The Panel finds that, in light of the contents of the web page which was linked to the Domain Name and described above, Internet users might have been misled on the source, sponsorship, affiliation, or endorsement of the Respondents' website according to paragraph 4(b)(iv) of the Policy. See, i.a., eBay Inc. v. David Sach, WIPO Case No. D2009-1083, concerning the domain name <ebay-cz.com>, in which it was stated: “Respondent's use of the disputed domain name further indicates an intentional attempt to attract, for commercial gain, Internet users to the linked site by creating a likelihood of confusion with Complainant's EBAY mark as to source, sponsorship, affiliation, or endorsement”.
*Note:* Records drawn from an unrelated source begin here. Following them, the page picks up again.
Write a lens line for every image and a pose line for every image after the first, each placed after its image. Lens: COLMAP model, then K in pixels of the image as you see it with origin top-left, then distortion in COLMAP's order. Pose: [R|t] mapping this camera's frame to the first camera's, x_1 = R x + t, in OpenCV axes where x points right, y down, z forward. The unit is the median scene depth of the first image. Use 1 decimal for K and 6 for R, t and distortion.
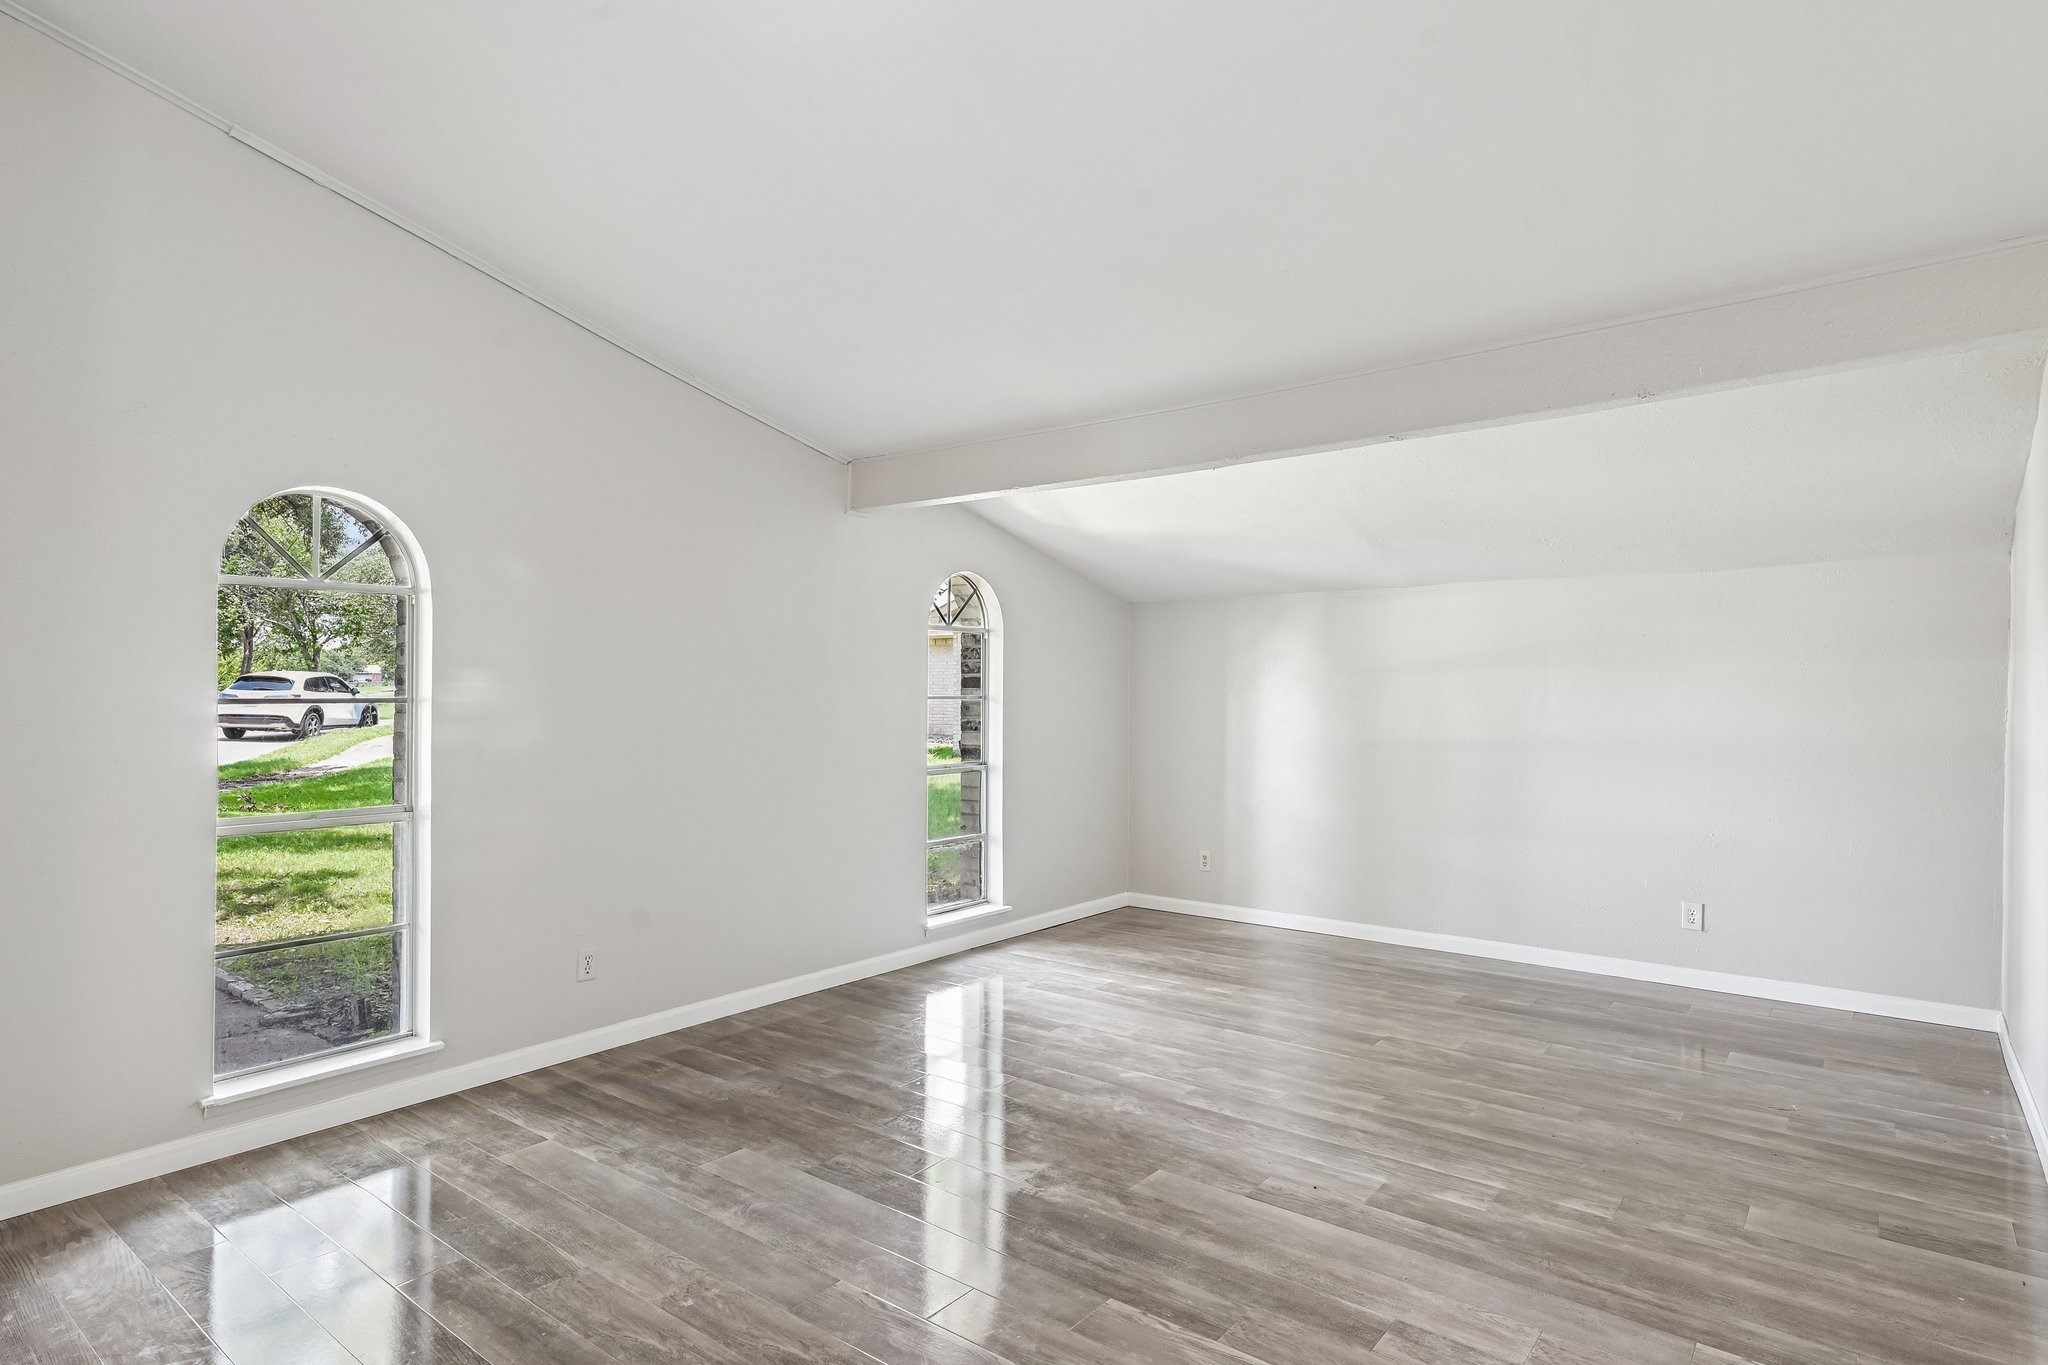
lens RADIAL K [[1062.5, 0, 989.9], [0, 1062.5, 682.0], [0, 0, 1]] dist [0.001629, -0.000148]
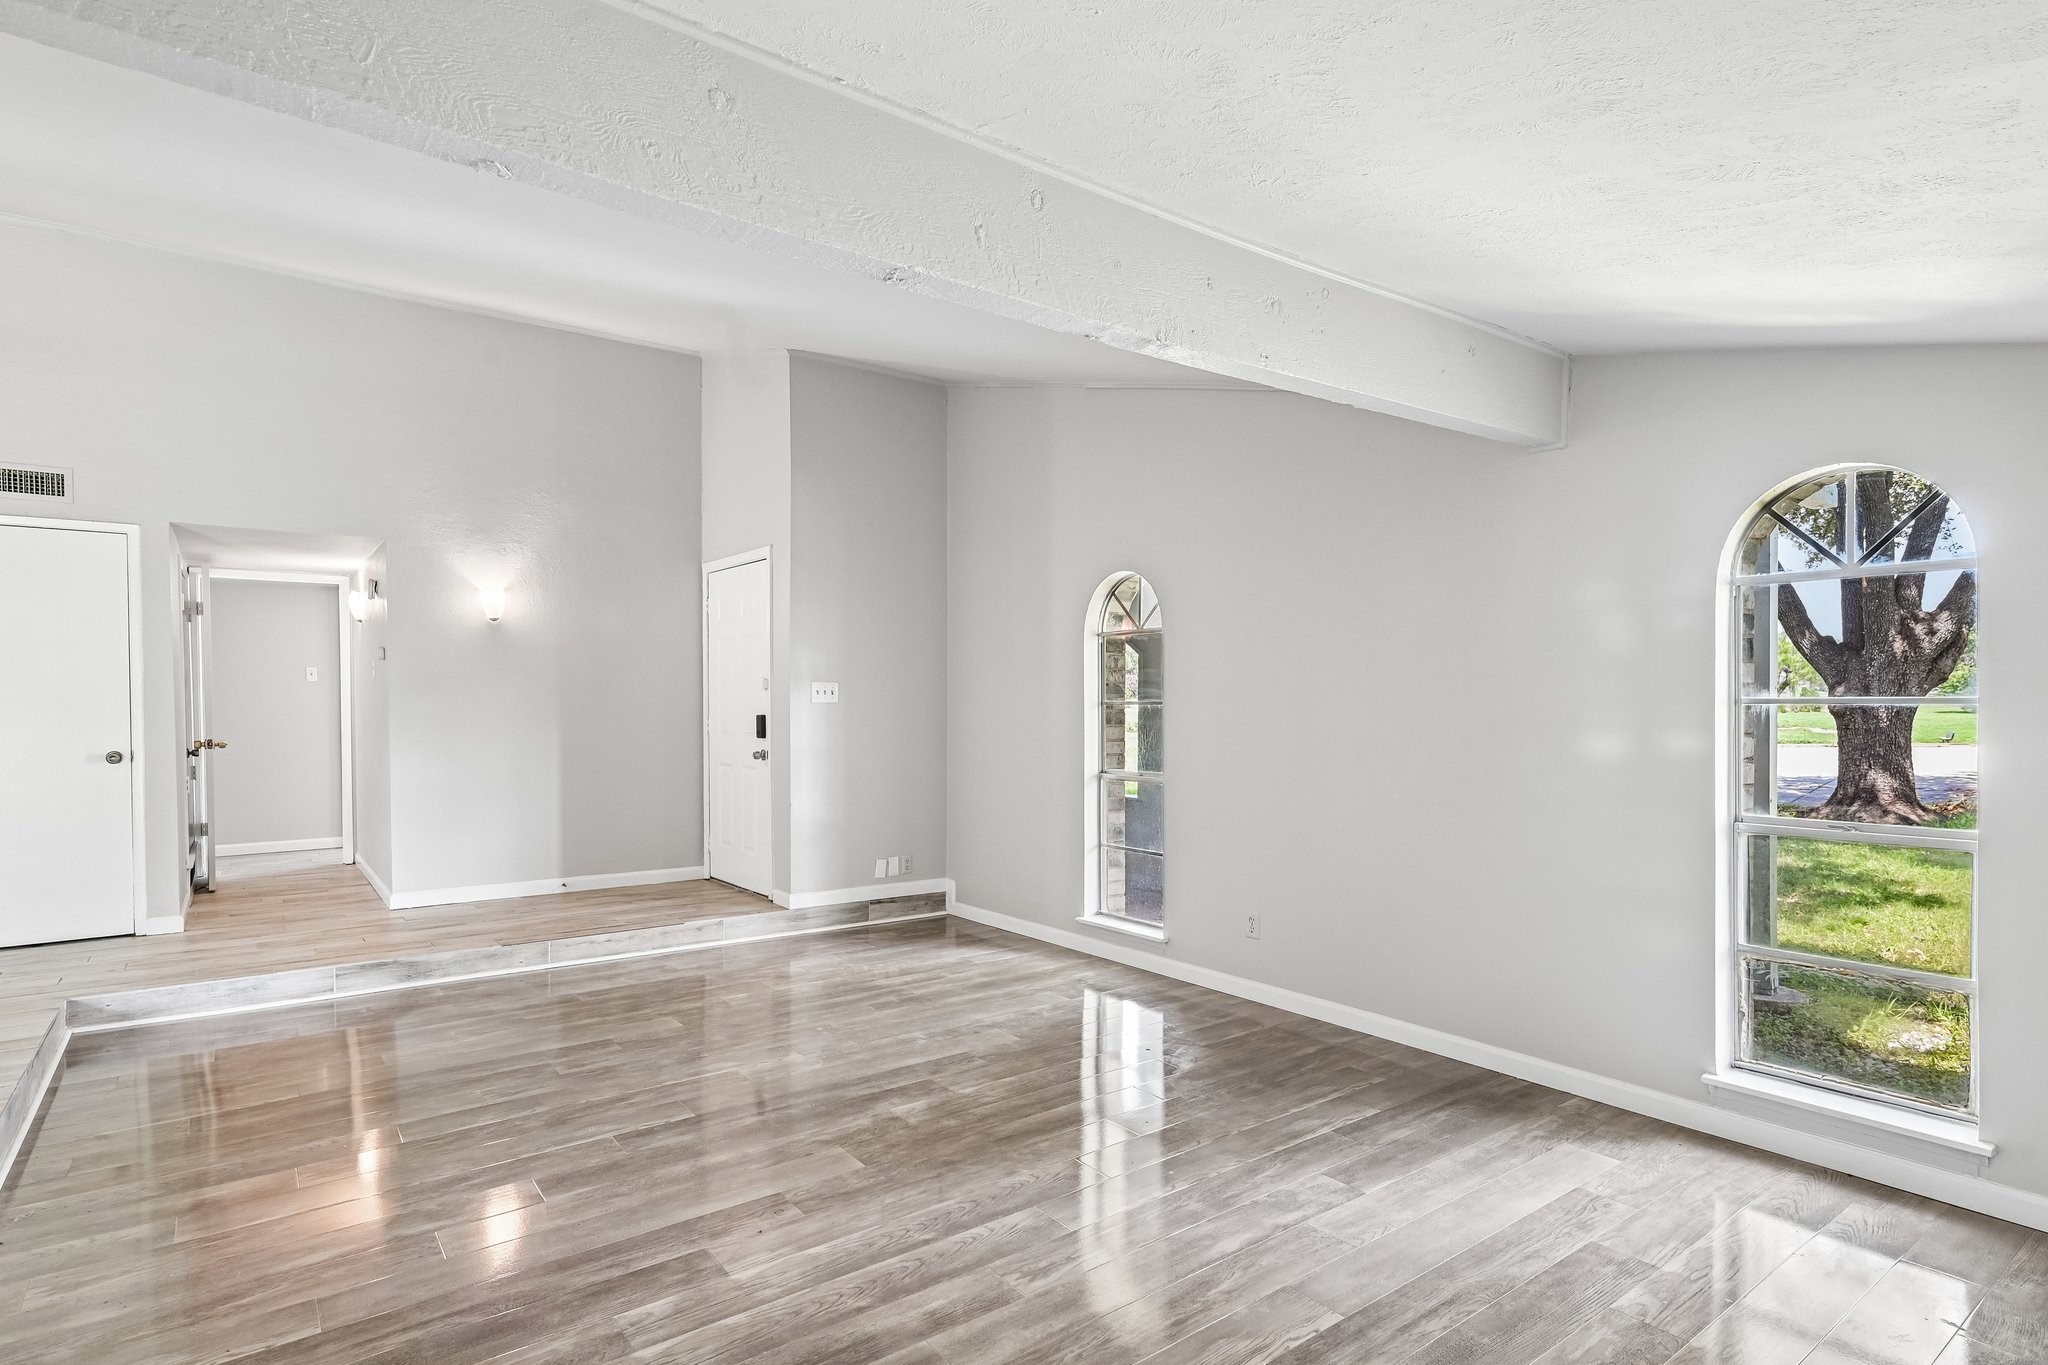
lens RADIAL K [[1029.9, 0, 1042.1], [0, 1029.9, 715.1], [0, 0, 1]] dist [0.005055, 0.000024]
pose [[-0.202149, 0.013179, -0.979266, 0.838911], [0.015008, 0.999834, 0.010358, 0.017324], [0.979240, -0.012603, -0.202313, 1.062880]]
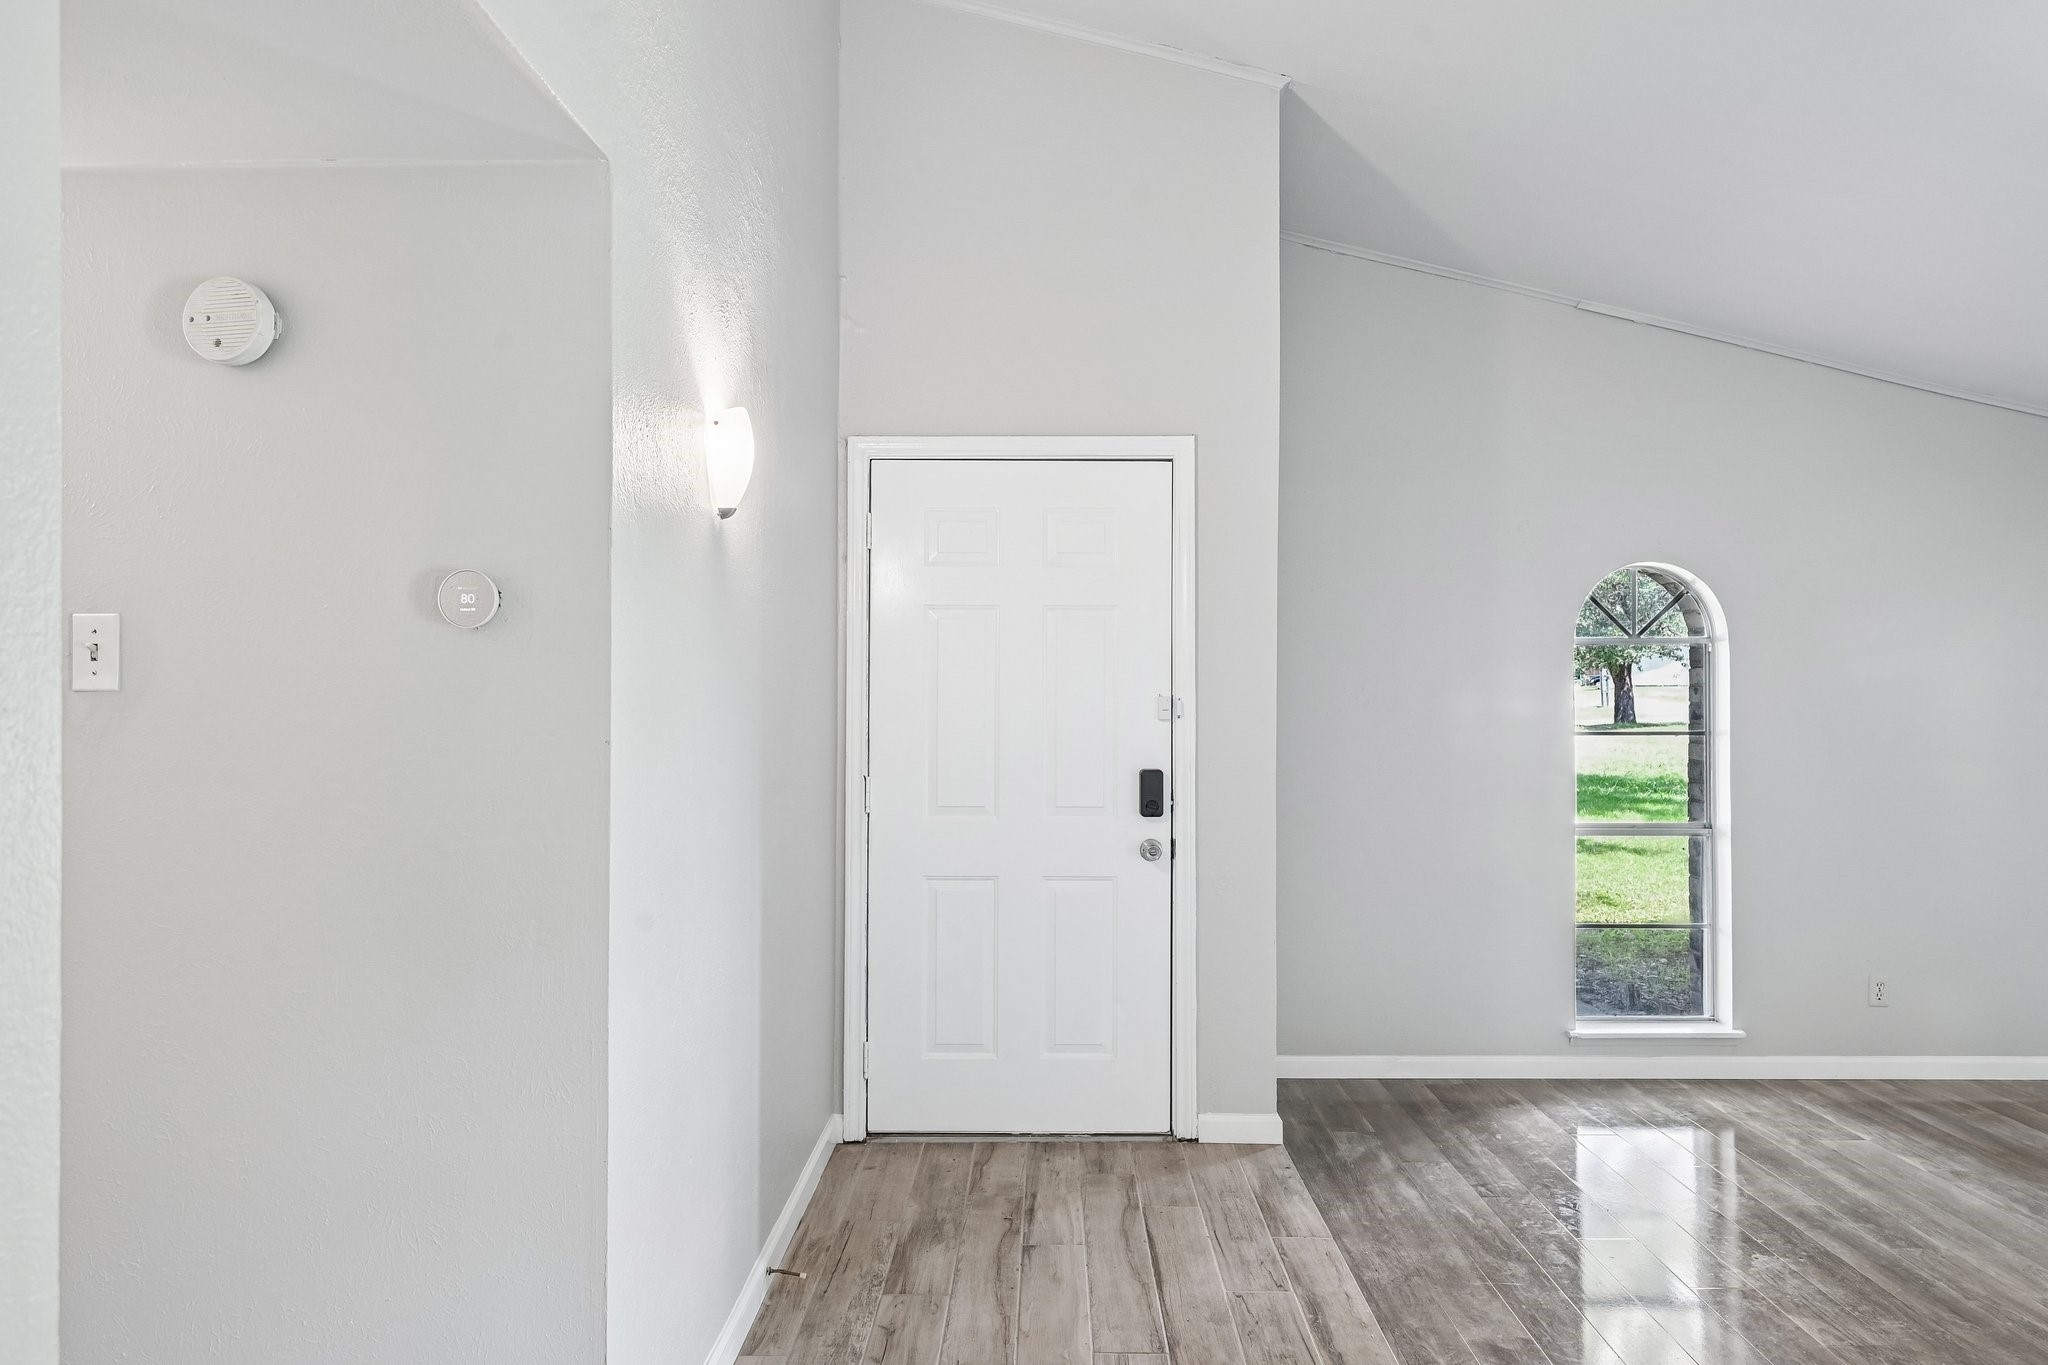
lens RADIAL K [[1131.7, 0, 1058.0], [0, 1131.7, 684.6], [0, 0, 1]] dist [-0.005382, -0.001865]
pose [[0.623025, -0.010349, -0.782134, -0.017517], [0.010599, 0.999932, -0.004789, -0.036510], [0.782131, -0.005306, 0.623092, -0.318091]]
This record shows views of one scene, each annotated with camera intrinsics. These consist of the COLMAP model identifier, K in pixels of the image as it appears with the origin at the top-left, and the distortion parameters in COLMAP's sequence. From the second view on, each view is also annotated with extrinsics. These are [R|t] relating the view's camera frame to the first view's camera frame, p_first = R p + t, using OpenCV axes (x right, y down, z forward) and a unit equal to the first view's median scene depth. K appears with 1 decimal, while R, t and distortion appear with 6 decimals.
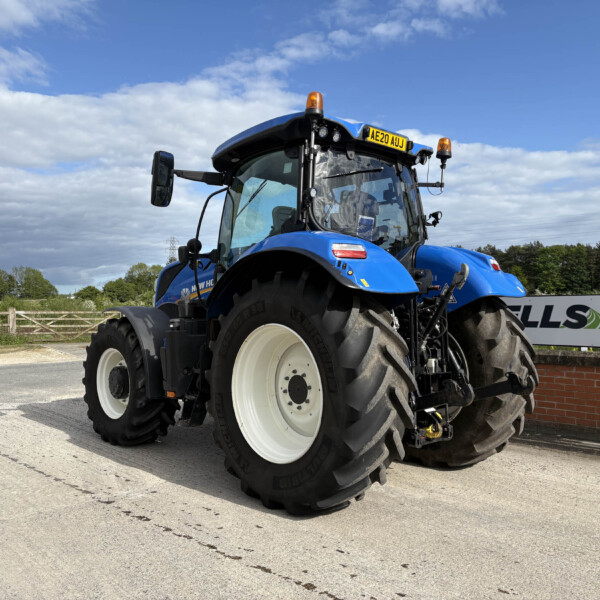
lens RADIAL K [[598.9, 0, 300.0], [0, 598.9, 300.0], [0, 0, 1]] dist [0.022856, -0.007368]
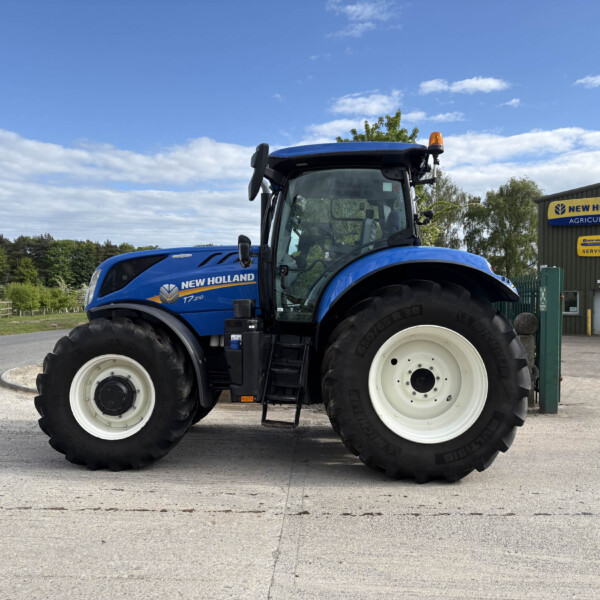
lens RADIAL K [[598.9, 0, 300.0], [0, 598.9, 300.0], [0, 0, 1]] dist [0.022856, -0.007368]
pose [[0.708875, 0.018734, 0.705085, -1.015667], [-0.026508, 0.999649, 0.000089, -0.002644], [-0.704836, -0.018754, 0.709123, 0.337199]]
As an additional circumstance suggesting bad faith, the Panel notes that there has been no Response and in this case, as stated in Sports Holdings, Inc v. Whois ID Theft Protection, WIPO Case No. D2006-1146, “it is open for the Panel to infer a prima facie case of bad faith registration. The Panel also notes that the Respondent has used the present domain name in a commercial website. The evidence before the Panel indicates that the Respondent has used (or allowed the use) of the domain name for the purpose of some apparently commercial nature from which the Respondent (or a related third party) presumably derives or intends to derive revenue. This is not conduct consistent with registration and use in good faith”.
In view of the above, the Panel finds that the Domain Name was registered and is being used in bad faith.
For all the foregoing reasons, in accordance with paragraphs 4(i) of the Policy and 15 of the Rules, the Panel orders that the Domain Name <atrapidshare.com>, be transferred to the Complainants.